While it’s been an open secret that U. of C. is pursuing the library, the school for the first time is acknowledging its quest for a South Side location.
The university told me, in a statement, the school “was fortunate to have President Obama on its Law School faculty for 12 years, and to benefit from Mrs. Obama’s leadership in several senior administrative roles (at the university and medical center.)
“The City of Chicago and the South Side in particular could benefit greatly from the cultural opportunities and economic development that a presidential library could bring.”
I’m told that architect Gang, best known for her 82-story Aqua Tower in Chicago, is one of several architects U. of C. has asked to offer “concepts” for a library and museum.
The university is considering a variety of sites not on the immediate Hyde Park campus. The city of Chicago has been studying the potential development impact of an Obama library on the 48-acre former Michael Reese Hospital site at 2929 S. Ellis.

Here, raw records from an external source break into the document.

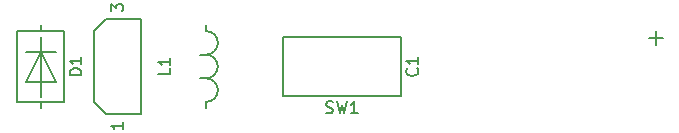
<source format=gbr>
G04 #@! TF.FileFunction,Legend,Top*
%FSLAX46Y46*%
G04 Gerber Fmt 4.6, Leading zero omitted, Abs format (unit mm)*
G04 Created by KiCad (PCBNEW 4.0.1-stable) date 2017/10/27 20:21:07*
%MOMM*%
G01*
G04 APERTURE LIST*
%ADD10C,0.100000*%
%ADD11C,0.150000*%
G04 APERTURE END LIST*
D10*
D11*
X151000000Y-119000000D02*
X151000000Y-119500000D01*
X151000000Y-113000000D02*
X151000000Y-112500000D01*
X149000000Y-119000000D02*
X149000000Y-113000000D01*
X149000000Y-113000000D02*
X153000000Y-113000000D01*
X153000000Y-113000000D02*
X153000000Y-119000000D01*
X153000000Y-119000000D02*
X149500000Y-119000000D01*
X149500000Y-119000000D02*
X149000000Y-119000000D01*
X151000000Y-118540000D02*
X151000000Y-113460000D01*
X149730000Y-114730000D02*
X152270000Y-114730000D01*
X149730000Y-117270000D02*
X152270000Y-117270000D01*
X152270000Y-117270000D02*
X151000000Y-114730000D01*
X151000000Y-114730000D02*
X149730000Y-117270000D01*
X164500000Y-117000000D02*
X165000000Y-117000000D01*
X164500000Y-115000000D02*
X165000000Y-115000000D01*
X165000000Y-119000000D02*
G75*
G03X166000000Y-118000000I0J1000000D01*
G01*
X166000000Y-118000000D02*
G75*
G03X165000000Y-117000000I-1000000J0D01*
G01*
X165000000Y-117000000D02*
G75*
G03X166000000Y-116000000I0J1000000D01*
G01*
X166000000Y-116000000D02*
G75*
G03X165000000Y-115000000I-1000000J0D01*
G01*
X165000000Y-115000000D02*
G75*
G03X166000000Y-114000000I0J1000000D01*
G01*
X166000000Y-114000000D02*
G75*
G03X165000000Y-113000000I-1000000J0D01*
G01*
X165000000Y-119500000D02*
X165000000Y-119000000D01*
X165000000Y-112500000D02*
X165000000Y-113000000D01*
X171500000Y-116000000D02*
X171500000Y-113500000D01*
X171500000Y-113500000D02*
X181500000Y-113500000D01*
X181500000Y-113500000D02*
X181500000Y-118500000D01*
X181500000Y-118500000D02*
X171500000Y-118500000D01*
X171500000Y-118500000D02*
X171500000Y-116000000D01*
X156500000Y-120000000D02*
X155500000Y-119000000D01*
X155500000Y-119000000D02*
X155500000Y-113000000D01*
X155500000Y-113000000D02*
X156500000Y-112000000D01*
X156500000Y-112000000D02*
X159500000Y-112000000D01*
X159500000Y-112000000D02*
X159500000Y-120000000D01*
X159500000Y-120000000D02*
X156500000Y-120000000D01*
X182857143Y-116166666D02*
X182904762Y-116214285D01*
X182952381Y-116357142D01*
X182952381Y-116452380D01*
X182904762Y-116595238D01*
X182809524Y-116690476D01*
X182714286Y-116738095D01*
X182523810Y-116785714D01*
X182380952Y-116785714D01*
X182190476Y-116738095D01*
X182095238Y-116690476D01*
X182000000Y-116595238D01*
X181952381Y-116452380D01*
X181952381Y-116357142D01*
X182000000Y-116214285D01*
X182047619Y-116166666D01*
X182952381Y-115214285D02*
X182952381Y-115785714D01*
X182952381Y-115500000D02*
X181952381Y-115500000D01*
X182095238Y-115595238D01*
X182190476Y-115690476D01*
X182238095Y-115785714D01*
X154452381Y-116738095D02*
X153452381Y-116738095D01*
X153452381Y-116500000D01*
X153500000Y-116357142D01*
X153595238Y-116261904D01*
X153690476Y-116214285D01*
X153880952Y-116166666D01*
X154023810Y-116166666D01*
X154214286Y-116214285D01*
X154309524Y-116261904D01*
X154404762Y-116357142D01*
X154452381Y-116500000D01*
X154452381Y-116738095D01*
X154452381Y-115214285D02*
X154452381Y-115785714D01*
X154452381Y-115500000D02*
X153452381Y-115500000D01*
X153595238Y-115595238D01*
X153690476Y-115690476D01*
X153738095Y-115785714D01*
X202508572Y-113567143D02*
X203651429Y-113567143D01*
X203080000Y-114138571D02*
X203080000Y-112995714D01*
X161952381Y-116166666D02*
X161952381Y-116642857D01*
X160952381Y-116642857D01*
X161952381Y-115309523D02*
X161952381Y-115880952D01*
X161952381Y-115595238D02*
X160952381Y-115595238D01*
X161095238Y-115690476D01*
X161190476Y-115785714D01*
X161238095Y-115880952D01*
X175166667Y-119904762D02*
X175309524Y-119952381D01*
X175547620Y-119952381D01*
X175642858Y-119904762D01*
X175690477Y-119857143D01*
X175738096Y-119761905D01*
X175738096Y-119666667D01*
X175690477Y-119571429D01*
X175642858Y-119523810D01*
X175547620Y-119476190D01*
X175357143Y-119428571D01*
X175261905Y-119380952D01*
X175214286Y-119333333D01*
X175166667Y-119238095D01*
X175166667Y-119142857D01*
X175214286Y-119047619D01*
X175261905Y-119000000D01*
X175357143Y-118952381D01*
X175595239Y-118952381D01*
X175738096Y-119000000D01*
X176071429Y-118952381D02*
X176309524Y-119952381D01*
X176500001Y-119238095D01*
X176690477Y-119952381D01*
X176928572Y-118952381D01*
X177833334Y-119952381D02*
X177261905Y-119952381D01*
X177547619Y-119952381D02*
X177547619Y-118952381D01*
X177452381Y-119095238D01*
X177357143Y-119190476D01*
X177261905Y-119238095D01*
X156952381Y-111333333D02*
X156952381Y-110714285D01*
X157333333Y-111047619D01*
X157333333Y-110904761D01*
X157380952Y-110809523D01*
X157428571Y-110761904D01*
X157523810Y-110714285D01*
X157761905Y-110714285D01*
X157857143Y-110761904D01*
X157904762Y-110809523D01*
X157952381Y-110904761D01*
X157952381Y-111190476D01*
X157904762Y-111285714D01*
X157857143Y-111333333D01*
X157952381Y-120714285D02*
X157952381Y-121285714D01*
X157952381Y-121000000D02*
X156952381Y-121000000D01*
X157095238Y-121095238D01*
X157190476Y-121190476D01*
X157238095Y-121285714D01*
M02*

</source>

Chicago State Dean Richard Darga, who is helming the Obama library drive for his school, told me the school has been working with community groups in Roseland, Pullman, Chatham and West Chesterfield in order to build a “broad spectrum” of civic and neighborhood support.
While CSU prefers a site on campus, at 95th and Dr. Martin Luther King Drive, Darga said officials are also joining forces with Pullman groups to study alternatives.
John Orrell, public relations director for the George W. Bush Presidential Library & Museum at the Southern Methodist University campus in Dallas, told me he has talked to four groups in the past six months “interested in potentially hosting an Obama Presidential Library and Museum.”
James “Skip” Rutherford was the first chief of the Clinton Foundation and is now dean of the University of Arkansas Clinton School of Public Service, located at the former president’s Little Rock library. He told me he has briefed several groups interested in landing the Obama library.
A group associated with the University of Hawaii is trying to land the library for Obama’s native state, which I don’t see happening.
The White House inner circle dealing with Obama’s post-presidential portfolio includes White House Deputy Chief of Staff Alyssa Mastromonaco and White House Senior Adviser Valerie Jarrett, who has deep ties to the University of Chicago. She is a former member of its board of trustees.